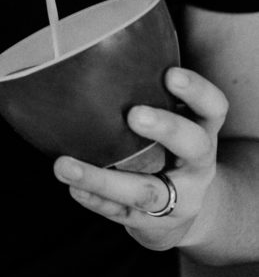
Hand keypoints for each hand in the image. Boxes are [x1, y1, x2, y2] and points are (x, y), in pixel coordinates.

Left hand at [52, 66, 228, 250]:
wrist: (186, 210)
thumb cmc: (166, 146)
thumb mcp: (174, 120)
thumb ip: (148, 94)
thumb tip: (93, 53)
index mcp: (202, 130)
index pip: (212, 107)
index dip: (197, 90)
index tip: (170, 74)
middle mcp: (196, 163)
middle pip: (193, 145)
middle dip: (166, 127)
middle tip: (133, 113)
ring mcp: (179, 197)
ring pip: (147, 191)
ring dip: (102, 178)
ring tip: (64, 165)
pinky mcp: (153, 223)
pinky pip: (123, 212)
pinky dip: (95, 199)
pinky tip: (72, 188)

++++

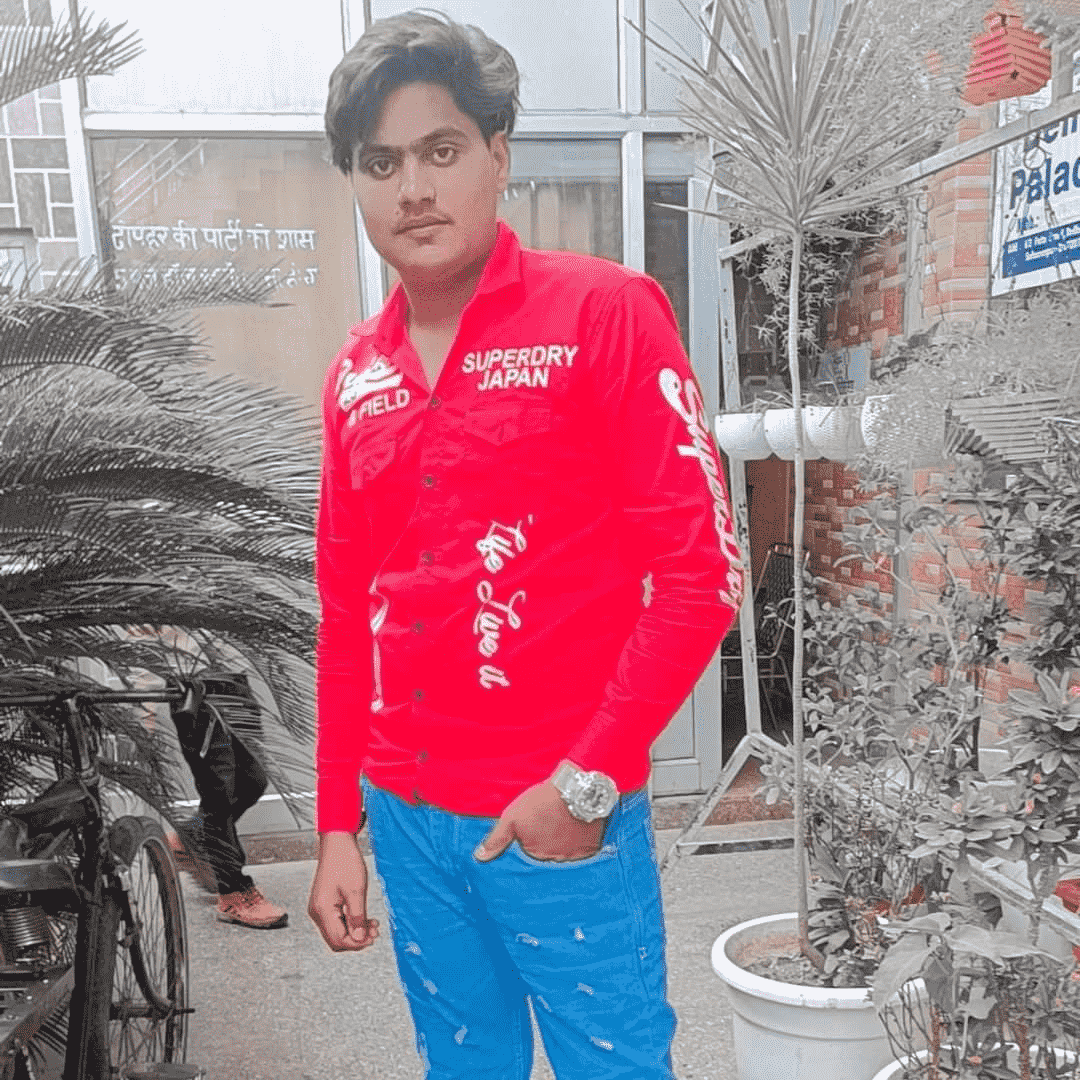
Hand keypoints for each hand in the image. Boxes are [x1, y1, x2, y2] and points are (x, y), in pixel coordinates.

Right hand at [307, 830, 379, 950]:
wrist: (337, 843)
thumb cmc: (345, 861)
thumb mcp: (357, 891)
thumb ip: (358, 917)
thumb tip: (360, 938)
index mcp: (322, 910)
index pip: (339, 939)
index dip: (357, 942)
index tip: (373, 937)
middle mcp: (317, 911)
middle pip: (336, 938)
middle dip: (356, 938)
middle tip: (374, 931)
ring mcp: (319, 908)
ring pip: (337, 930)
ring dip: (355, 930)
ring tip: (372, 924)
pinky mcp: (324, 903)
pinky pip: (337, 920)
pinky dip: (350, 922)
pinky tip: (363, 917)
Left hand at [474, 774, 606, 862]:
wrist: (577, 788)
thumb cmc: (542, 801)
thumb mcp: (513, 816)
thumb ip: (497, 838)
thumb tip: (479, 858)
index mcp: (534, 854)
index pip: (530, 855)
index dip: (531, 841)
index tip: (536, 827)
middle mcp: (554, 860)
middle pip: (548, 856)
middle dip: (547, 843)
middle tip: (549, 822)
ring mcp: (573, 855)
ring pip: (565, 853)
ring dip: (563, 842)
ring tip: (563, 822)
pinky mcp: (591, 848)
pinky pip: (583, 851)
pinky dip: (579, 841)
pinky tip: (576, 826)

++++

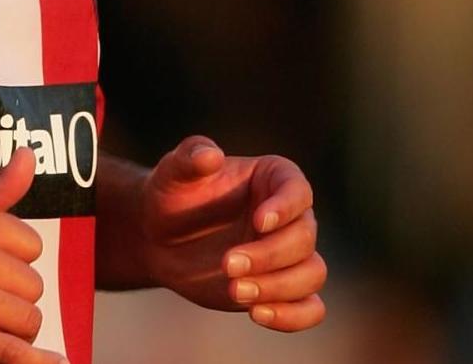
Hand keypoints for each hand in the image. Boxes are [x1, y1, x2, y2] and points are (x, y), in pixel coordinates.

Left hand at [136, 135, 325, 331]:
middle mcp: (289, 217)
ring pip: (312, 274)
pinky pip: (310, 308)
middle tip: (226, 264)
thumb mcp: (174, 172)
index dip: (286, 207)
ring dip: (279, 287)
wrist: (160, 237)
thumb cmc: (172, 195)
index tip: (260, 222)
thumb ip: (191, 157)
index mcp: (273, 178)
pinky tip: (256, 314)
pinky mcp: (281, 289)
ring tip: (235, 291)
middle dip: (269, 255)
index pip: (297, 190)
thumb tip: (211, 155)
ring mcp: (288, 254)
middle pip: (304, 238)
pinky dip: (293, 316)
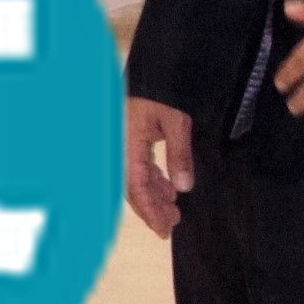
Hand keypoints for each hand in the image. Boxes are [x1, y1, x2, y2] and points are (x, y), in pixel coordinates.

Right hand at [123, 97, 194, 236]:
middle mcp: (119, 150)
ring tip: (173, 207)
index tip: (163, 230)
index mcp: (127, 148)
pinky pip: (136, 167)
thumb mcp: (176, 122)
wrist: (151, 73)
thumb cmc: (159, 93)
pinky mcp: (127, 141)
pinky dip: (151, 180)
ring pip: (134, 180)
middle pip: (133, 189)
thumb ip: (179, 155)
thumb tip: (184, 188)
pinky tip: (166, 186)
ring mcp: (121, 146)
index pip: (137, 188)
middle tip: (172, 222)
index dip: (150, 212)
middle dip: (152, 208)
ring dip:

++++

▸ TO DO
Of the entries above, transcribe exactly those lines that fall between the line containing "wrist: (186, 210)" and the line containing "pinky tip: (72, 188)", together with those two lines.

▸ TASK ANSWER
wrist: (186, 210)
thumb cmc: (166, 146)
thumb mcp: (174, 120)
thumb ip: (148, 94)
thumb tip: (93, 53)
index mcp: (202, 130)
index pip: (212, 107)
index dip: (197, 90)
index tip: (170, 74)
middle mcp: (196, 163)
middle pip: (193, 145)
middle dip: (166, 127)
middle tip: (133, 113)
ring mcp: (179, 197)
ring pip: (147, 191)
ring dip: (102, 178)
ring tip: (64, 165)
pinky mcp: (153, 223)
pinky pip: (123, 212)
pinky dip: (95, 199)
pinky tip: (72, 188)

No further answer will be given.